All elderly people in England who need help with dressing, washing and preparing meals will get free personal care in their homes under Labour, John McDonnell will announce on Monday.
The shadow Chancellor will set out plans for a National Care Service to ensure that all people are guaranteed “dignity in retirement”.
Labour’s move is designed to steal a march on the Conservatives who have repeatedly delayed producing their plans for social care reform.
The issue became a key flashpoint in the 2017 general election campaign.
The party said the move, which mirrors the system in Scotland, would cost around £6bn a year, but argues that the expense would be offset by reducing pressure on the National Health Service.
It said the policy would more than double the number of people receiving state-funded support and cut the numbers facing “catastrophic costs” to pay for social care.
The plans would also sweep away the distinction between health and care needs, which unfairly affects people with dementia, Labour said.
Mr McDonnell will also commit the party to tackling underfunding of social care and promise to help local councils to provide services for local people rather than outsourcing them to private providers.
John McDonnell has pledged to pour billions of pounds into the care service (Photo: REUTERS/Peter Nicholls)
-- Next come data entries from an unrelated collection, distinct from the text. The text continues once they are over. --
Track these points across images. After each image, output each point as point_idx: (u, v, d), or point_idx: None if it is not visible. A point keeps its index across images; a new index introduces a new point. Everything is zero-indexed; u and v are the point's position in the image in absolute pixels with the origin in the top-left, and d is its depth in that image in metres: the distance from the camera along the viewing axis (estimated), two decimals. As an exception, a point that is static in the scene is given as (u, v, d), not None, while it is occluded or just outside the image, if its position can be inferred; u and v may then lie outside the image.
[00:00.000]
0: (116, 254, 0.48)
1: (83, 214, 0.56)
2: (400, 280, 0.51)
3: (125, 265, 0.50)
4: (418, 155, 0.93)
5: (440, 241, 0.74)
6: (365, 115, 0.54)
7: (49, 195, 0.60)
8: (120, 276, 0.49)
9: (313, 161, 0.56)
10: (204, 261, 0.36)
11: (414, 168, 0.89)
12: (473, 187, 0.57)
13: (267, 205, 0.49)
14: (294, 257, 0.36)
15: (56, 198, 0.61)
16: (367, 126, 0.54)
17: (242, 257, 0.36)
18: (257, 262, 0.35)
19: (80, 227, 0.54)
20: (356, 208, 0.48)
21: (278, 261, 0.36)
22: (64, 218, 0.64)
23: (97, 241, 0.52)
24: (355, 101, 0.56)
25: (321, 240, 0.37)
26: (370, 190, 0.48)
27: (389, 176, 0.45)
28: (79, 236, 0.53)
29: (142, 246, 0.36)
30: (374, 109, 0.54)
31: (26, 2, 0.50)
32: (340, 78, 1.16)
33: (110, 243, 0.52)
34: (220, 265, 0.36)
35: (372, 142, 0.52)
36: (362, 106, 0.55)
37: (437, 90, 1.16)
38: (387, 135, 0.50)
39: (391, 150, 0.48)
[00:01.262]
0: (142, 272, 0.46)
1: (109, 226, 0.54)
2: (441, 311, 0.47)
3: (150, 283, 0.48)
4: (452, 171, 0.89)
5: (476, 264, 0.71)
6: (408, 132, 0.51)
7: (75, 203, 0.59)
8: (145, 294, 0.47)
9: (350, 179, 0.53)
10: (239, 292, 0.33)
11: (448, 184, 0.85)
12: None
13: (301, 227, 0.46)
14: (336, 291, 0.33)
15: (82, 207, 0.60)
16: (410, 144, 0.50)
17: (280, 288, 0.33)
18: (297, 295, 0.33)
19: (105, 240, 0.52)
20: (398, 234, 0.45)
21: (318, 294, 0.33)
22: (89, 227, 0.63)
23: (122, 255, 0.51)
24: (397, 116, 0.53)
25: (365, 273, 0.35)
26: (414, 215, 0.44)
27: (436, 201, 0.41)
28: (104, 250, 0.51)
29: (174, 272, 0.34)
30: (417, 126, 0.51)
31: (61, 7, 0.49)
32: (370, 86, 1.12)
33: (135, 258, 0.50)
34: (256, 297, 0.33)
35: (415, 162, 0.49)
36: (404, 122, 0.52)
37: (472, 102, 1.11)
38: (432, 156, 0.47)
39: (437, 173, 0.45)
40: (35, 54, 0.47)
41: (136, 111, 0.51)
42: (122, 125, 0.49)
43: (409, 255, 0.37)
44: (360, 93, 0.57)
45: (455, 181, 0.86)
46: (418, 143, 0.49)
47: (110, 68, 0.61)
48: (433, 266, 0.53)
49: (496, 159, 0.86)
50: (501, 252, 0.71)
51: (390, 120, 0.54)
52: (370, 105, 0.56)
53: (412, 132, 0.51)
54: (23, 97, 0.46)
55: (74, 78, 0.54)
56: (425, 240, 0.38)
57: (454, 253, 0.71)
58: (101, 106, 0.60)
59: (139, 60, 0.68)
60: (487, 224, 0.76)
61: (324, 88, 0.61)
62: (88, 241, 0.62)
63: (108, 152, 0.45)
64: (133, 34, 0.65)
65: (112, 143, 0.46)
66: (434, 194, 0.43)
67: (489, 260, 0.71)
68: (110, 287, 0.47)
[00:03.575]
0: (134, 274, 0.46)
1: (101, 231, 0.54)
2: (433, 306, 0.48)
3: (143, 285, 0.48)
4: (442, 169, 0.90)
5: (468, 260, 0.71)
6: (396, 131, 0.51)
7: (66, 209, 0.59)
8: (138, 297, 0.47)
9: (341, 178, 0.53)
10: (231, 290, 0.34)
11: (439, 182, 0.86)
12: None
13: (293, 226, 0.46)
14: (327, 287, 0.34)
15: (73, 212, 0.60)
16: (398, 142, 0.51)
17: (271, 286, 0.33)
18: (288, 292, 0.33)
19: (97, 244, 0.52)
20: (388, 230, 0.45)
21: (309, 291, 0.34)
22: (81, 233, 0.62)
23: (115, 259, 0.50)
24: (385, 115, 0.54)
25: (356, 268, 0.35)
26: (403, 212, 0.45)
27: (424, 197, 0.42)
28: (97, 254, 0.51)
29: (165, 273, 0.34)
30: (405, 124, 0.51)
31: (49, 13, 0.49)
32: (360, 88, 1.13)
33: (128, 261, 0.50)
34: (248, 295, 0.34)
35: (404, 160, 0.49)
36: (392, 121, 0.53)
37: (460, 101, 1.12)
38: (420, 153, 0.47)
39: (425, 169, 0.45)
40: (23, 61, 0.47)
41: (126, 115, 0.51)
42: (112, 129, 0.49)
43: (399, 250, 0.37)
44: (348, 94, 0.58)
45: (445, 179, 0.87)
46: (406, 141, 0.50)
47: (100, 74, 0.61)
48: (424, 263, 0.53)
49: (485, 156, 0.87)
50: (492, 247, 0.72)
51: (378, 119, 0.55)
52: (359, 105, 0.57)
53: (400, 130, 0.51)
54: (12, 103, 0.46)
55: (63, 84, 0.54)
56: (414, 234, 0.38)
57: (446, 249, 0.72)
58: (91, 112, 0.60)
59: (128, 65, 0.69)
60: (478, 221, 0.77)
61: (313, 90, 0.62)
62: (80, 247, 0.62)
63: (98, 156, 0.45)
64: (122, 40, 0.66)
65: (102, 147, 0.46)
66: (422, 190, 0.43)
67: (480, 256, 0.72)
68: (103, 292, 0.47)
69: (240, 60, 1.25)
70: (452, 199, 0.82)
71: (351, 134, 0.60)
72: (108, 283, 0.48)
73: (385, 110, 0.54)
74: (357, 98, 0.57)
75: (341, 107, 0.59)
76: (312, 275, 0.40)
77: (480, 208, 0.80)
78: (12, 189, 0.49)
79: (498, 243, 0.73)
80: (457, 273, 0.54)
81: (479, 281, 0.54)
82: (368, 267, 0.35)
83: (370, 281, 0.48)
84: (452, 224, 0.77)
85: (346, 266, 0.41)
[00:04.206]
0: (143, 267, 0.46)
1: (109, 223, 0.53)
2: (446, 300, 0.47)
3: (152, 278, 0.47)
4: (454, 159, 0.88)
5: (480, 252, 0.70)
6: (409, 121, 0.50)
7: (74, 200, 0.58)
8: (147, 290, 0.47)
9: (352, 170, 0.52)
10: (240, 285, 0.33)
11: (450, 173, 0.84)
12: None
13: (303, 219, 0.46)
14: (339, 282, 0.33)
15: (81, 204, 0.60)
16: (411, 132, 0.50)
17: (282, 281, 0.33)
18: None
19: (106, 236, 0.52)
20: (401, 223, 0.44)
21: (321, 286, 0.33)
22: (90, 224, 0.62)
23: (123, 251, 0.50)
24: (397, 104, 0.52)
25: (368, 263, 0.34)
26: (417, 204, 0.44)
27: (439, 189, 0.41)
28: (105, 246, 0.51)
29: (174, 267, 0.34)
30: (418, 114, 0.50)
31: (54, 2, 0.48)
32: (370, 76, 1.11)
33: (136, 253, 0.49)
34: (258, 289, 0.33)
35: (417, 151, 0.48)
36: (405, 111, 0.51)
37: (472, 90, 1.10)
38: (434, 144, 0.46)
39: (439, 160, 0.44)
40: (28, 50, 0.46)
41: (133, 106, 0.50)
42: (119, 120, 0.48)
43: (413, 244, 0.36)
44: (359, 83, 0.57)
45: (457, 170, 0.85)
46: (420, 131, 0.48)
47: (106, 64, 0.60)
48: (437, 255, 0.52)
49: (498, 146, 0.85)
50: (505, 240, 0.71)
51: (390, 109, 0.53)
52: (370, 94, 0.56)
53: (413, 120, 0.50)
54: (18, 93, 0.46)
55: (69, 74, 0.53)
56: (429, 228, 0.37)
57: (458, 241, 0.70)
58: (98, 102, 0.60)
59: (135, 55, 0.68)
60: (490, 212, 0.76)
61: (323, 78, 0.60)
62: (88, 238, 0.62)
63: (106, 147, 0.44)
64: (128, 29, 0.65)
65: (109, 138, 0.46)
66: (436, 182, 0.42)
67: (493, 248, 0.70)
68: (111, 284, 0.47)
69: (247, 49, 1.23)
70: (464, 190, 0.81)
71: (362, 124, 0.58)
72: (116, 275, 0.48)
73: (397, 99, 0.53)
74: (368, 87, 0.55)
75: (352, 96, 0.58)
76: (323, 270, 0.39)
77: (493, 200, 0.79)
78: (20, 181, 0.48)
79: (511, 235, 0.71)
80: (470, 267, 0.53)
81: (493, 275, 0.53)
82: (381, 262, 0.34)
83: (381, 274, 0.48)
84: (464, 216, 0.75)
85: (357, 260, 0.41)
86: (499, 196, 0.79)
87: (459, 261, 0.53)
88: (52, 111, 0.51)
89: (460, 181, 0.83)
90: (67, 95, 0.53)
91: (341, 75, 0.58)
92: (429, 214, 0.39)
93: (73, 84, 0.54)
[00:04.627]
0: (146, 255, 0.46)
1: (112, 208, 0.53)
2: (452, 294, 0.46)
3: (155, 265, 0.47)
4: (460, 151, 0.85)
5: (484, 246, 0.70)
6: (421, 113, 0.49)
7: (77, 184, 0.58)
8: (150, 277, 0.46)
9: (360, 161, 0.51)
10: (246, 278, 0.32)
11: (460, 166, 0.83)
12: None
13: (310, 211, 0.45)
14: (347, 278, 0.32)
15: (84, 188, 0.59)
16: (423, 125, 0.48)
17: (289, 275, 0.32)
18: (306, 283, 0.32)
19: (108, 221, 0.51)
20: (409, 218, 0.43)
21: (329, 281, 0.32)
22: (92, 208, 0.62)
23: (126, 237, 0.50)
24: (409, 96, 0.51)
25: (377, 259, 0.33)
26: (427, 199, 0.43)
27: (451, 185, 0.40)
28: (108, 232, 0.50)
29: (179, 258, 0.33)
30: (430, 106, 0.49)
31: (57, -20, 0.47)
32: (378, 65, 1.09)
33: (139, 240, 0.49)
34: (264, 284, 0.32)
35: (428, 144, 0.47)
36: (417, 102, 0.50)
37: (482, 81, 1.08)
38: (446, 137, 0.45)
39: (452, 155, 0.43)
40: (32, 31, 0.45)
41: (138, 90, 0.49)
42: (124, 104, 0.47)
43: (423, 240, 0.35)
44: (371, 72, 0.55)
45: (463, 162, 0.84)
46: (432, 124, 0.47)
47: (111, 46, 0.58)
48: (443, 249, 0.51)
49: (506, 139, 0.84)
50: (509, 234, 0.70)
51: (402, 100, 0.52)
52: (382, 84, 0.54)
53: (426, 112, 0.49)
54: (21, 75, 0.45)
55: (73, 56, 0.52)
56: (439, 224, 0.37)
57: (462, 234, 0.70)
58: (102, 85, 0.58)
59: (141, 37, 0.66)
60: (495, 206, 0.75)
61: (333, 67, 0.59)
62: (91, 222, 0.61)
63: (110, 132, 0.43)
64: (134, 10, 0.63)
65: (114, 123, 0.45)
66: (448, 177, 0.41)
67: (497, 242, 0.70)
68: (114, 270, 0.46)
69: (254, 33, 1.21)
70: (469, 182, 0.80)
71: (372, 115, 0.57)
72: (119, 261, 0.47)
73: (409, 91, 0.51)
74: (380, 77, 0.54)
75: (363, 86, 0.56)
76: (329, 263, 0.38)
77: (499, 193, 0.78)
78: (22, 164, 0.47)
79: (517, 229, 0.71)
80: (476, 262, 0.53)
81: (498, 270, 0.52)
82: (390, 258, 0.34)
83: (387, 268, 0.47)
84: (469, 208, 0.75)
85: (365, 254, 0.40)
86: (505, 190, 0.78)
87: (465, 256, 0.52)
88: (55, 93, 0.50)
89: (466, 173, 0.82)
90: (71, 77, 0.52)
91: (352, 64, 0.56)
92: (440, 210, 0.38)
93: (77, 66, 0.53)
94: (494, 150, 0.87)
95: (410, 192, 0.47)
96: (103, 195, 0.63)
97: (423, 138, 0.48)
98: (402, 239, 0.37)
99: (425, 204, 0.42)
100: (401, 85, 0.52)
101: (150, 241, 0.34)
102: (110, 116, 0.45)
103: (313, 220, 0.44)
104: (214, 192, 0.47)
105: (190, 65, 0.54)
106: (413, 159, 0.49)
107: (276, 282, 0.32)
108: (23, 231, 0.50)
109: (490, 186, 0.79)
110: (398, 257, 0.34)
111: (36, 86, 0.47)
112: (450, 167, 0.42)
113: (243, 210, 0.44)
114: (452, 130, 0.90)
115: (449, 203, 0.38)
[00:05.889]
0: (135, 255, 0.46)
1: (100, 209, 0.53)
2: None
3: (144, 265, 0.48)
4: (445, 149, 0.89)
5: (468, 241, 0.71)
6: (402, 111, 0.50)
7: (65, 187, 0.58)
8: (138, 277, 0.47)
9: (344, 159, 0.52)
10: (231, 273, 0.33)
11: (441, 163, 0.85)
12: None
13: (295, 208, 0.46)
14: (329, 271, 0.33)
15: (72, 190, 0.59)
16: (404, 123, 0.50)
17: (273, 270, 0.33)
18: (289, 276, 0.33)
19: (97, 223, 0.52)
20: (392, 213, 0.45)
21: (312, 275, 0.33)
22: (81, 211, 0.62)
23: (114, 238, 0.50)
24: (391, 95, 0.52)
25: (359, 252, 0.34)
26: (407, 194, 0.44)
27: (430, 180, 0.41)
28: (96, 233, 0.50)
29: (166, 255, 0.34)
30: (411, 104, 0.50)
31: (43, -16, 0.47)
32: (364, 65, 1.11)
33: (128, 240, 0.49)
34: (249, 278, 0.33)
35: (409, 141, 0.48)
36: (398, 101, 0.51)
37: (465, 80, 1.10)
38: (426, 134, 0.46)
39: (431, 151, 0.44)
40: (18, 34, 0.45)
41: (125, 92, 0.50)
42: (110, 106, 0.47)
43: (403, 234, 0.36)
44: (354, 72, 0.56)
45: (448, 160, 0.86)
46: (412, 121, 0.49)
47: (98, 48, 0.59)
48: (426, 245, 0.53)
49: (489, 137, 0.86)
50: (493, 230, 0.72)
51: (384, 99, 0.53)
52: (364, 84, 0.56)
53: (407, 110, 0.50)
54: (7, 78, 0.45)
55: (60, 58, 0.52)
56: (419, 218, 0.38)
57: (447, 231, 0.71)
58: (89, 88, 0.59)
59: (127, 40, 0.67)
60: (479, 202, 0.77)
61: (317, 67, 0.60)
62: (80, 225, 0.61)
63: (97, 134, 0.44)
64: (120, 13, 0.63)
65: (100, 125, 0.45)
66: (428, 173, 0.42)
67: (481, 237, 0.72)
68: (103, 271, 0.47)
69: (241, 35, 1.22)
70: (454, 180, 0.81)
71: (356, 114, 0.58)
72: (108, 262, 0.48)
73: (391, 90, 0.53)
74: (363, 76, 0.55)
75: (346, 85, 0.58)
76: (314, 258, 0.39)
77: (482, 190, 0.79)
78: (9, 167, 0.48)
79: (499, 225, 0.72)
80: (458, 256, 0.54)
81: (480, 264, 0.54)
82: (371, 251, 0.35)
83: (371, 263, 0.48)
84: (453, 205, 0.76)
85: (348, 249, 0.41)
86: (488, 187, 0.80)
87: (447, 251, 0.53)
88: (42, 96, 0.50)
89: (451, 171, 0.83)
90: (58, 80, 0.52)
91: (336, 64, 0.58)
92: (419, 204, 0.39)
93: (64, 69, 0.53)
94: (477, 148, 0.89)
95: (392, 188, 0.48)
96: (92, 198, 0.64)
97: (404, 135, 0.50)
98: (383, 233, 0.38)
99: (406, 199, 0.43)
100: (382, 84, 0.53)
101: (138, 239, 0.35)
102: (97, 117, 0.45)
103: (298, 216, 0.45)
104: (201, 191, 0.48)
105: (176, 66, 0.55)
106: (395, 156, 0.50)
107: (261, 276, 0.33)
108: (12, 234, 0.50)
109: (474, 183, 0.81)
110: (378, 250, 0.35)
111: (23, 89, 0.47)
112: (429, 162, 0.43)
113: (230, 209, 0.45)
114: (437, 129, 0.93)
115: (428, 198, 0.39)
He will tell the Labour conference: “I believe the right to dignity in retirement is a part of that right to health at any stage of life. The truth is our social care sector is a national scandal.
“Nearly £8bn taken from council budgets for social care since 2010. The result is one million people not getting the care they need, 87 people dying a day waiting for care, more than five million unpaid carers looking after loved ones.”
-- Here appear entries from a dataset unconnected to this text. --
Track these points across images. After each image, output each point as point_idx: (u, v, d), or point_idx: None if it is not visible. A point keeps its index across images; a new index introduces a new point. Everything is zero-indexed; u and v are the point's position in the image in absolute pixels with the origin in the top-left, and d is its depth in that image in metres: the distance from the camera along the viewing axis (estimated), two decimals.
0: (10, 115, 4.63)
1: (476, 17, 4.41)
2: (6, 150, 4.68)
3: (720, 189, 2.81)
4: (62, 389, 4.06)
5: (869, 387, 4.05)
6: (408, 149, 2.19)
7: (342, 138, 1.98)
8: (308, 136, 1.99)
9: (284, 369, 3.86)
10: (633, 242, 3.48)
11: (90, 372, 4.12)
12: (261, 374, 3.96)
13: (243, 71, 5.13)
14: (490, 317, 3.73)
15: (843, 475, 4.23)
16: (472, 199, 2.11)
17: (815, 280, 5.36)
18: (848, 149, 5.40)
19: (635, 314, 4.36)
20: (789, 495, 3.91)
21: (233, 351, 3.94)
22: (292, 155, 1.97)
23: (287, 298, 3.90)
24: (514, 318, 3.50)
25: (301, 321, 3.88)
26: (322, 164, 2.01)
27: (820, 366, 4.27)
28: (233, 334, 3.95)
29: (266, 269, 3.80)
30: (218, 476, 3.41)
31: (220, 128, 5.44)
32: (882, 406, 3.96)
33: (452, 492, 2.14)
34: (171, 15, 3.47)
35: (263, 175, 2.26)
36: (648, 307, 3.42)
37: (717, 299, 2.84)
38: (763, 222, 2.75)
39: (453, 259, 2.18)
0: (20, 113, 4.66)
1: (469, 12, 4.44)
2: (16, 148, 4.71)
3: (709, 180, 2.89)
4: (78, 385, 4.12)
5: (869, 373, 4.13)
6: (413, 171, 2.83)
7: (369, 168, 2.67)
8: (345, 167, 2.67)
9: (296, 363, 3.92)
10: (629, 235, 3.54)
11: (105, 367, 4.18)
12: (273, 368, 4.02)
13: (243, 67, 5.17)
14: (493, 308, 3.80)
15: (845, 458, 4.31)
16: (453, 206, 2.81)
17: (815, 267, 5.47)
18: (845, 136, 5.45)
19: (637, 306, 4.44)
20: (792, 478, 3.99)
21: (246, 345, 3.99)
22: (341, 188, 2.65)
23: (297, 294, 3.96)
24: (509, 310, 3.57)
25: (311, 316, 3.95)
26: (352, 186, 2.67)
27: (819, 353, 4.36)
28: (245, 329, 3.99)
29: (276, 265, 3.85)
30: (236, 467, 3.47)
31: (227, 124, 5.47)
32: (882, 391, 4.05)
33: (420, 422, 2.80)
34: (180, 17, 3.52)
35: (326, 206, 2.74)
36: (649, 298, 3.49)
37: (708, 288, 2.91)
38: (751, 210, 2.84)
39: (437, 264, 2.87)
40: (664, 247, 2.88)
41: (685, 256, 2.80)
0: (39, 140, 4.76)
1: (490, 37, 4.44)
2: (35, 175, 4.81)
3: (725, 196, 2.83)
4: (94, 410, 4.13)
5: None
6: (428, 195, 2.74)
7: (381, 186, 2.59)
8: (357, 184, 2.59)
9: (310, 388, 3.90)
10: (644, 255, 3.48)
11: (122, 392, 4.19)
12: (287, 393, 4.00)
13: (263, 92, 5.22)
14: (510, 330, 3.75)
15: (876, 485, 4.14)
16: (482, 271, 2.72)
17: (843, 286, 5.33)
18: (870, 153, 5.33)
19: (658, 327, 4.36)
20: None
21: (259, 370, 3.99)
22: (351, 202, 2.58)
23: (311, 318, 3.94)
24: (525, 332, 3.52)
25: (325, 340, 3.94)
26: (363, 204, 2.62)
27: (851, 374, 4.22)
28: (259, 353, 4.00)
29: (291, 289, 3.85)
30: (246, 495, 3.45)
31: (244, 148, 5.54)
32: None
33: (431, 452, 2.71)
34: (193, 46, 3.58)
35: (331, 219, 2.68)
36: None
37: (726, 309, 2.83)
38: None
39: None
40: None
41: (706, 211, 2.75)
Personal care has been free in Scotland since 2002, while in Wales the amount people have to pay is capped at £70 per week.
“Many older and disabled people who need help with basic tasks such as washing and eating are forced to rely on family, pay for care themselves – or are unable to access care at all.
“The case for reform is overwhelming and free personal care would be a good step. If funded properly, this will be simpler for people to understand and mean more people receive the help and support they need.”